_Directions for this task:_ Please reproduce the lines below word for word, keeping every character, symbol, and line break unchanged.

_Supplied data:_
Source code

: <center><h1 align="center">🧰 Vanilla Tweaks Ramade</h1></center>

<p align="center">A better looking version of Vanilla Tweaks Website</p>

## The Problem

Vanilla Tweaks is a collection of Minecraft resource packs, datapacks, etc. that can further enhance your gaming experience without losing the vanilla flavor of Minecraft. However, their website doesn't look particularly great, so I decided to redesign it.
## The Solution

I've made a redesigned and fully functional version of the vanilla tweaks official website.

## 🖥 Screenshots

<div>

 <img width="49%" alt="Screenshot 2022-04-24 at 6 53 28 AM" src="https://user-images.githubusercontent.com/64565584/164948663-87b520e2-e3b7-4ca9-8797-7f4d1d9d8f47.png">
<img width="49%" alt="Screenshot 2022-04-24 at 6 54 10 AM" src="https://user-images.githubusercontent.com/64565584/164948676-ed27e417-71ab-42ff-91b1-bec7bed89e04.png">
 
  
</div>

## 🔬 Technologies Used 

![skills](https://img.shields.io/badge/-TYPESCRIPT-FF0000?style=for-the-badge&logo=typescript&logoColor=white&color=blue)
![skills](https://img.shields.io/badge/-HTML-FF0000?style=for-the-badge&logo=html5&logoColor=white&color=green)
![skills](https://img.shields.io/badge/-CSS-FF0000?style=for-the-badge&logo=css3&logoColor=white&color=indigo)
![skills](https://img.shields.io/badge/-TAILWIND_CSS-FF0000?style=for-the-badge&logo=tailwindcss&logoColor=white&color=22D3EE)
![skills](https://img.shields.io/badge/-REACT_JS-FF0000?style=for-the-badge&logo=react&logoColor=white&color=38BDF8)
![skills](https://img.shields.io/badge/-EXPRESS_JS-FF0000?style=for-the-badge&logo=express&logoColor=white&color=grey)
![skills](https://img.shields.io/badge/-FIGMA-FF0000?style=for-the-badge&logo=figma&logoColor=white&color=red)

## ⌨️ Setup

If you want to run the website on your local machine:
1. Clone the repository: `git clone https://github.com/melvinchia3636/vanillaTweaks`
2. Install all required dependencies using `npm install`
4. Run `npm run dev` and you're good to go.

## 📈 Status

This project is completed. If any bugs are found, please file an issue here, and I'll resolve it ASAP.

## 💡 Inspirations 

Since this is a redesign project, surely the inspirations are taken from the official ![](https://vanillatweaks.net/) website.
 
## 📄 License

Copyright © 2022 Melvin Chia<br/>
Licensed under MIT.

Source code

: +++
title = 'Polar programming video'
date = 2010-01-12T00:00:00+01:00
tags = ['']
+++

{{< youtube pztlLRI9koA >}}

_Result for this task:_
Source code

: <center><h1 align="center">🧰 Vanilla Tweaks Ramade</h1></center>

<p align="center">A better looking version of Vanilla Tweaks Website</p>

## The Problem

Vanilla Tweaks is a collection of Minecraft resource packs, datapacks, etc. that can further enhance your gaming experience without losing the vanilla flavor of Minecraft. However, their website doesn't look particularly great, so I decided to redesign it.
## The Solution

I've made a redesigned and fully functional version of the vanilla tweaks official website.

## 🖥 Screenshots

<div>

 <img width="49%" alt="Screenshot 2022-04-24 at 6 53 28 AM" src="https://user-images.githubusercontent.com/64565584/164948663-87b520e2-e3b7-4ca9-8797-7f4d1d9d8f47.png">
<img width="49%" alt="Screenshot 2022-04-24 at 6 54 10 AM" src="https://user-images.githubusercontent.com/64565584/164948676-ed27e417-71ab-42ff-91b1-bec7bed89e04.png">
 
  
</div>

## 🔬 Technologies Used 

![skills](https://img.shields.io/badge/-TYPESCRIPT-FF0000?style=for-the-badge&logo=typescript&logoColor=white&color=blue)
![skills](https://img.shields.io/badge/-HTML-FF0000?style=for-the-badge&logo=html5&logoColor=white&color=green)
![skills](https://img.shields.io/badge/-CSS-FF0000?style=for-the-badge&logo=css3&logoColor=white&color=indigo)
![skills](https://img.shields.io/badge/-TAILWIND_CSS-FF0000?style=for-the-badge&logo=tailwindcss&logoColor=white&color=22D3EE)
![skills](https://img.shields.io/badge/-REACT_JS-FF0000?style=for-the-badge&logo=react&logoColor=white&color=38BDF8)
![skills](https://img.shields.io/badge/-EXPRESS_JS-FF0000?style=for-the-badge&logo=express&logoColor=white&color=grey)
![skills](https://img.shields.io/badge/-FIGMA-FF0000?style=for-the-badge&logo=figma&logoColor=white&color=red)

## ⌨️ Setup

If you want to run the website on your local machine:
1. Clone the repository: `git clone https://github.com/melvinchia3636/vanillaTweaks`
2. Install all required dependencies using `npm install`
4. Run `npm run dev` and you're good to go.

## 📈 Status

This project is completed. If any bugs are found, please file an issue here, and I'll resolve it ASAP.

## 💡 Inspirations 

Since this is a redesign project, surely the inspirations are taken from the official ![](https://vanillatweaks.net/) website.
 
## 📄 License

Copyright © 2022 Melvin Chia<br/>
Licensed under MIT.

Source code

: +++
title = 'Polar programming video'
date = 2010-01-12T00:00:00+01:00
tags = ['']
+++

{{< youtube pztlLRI9koA >}}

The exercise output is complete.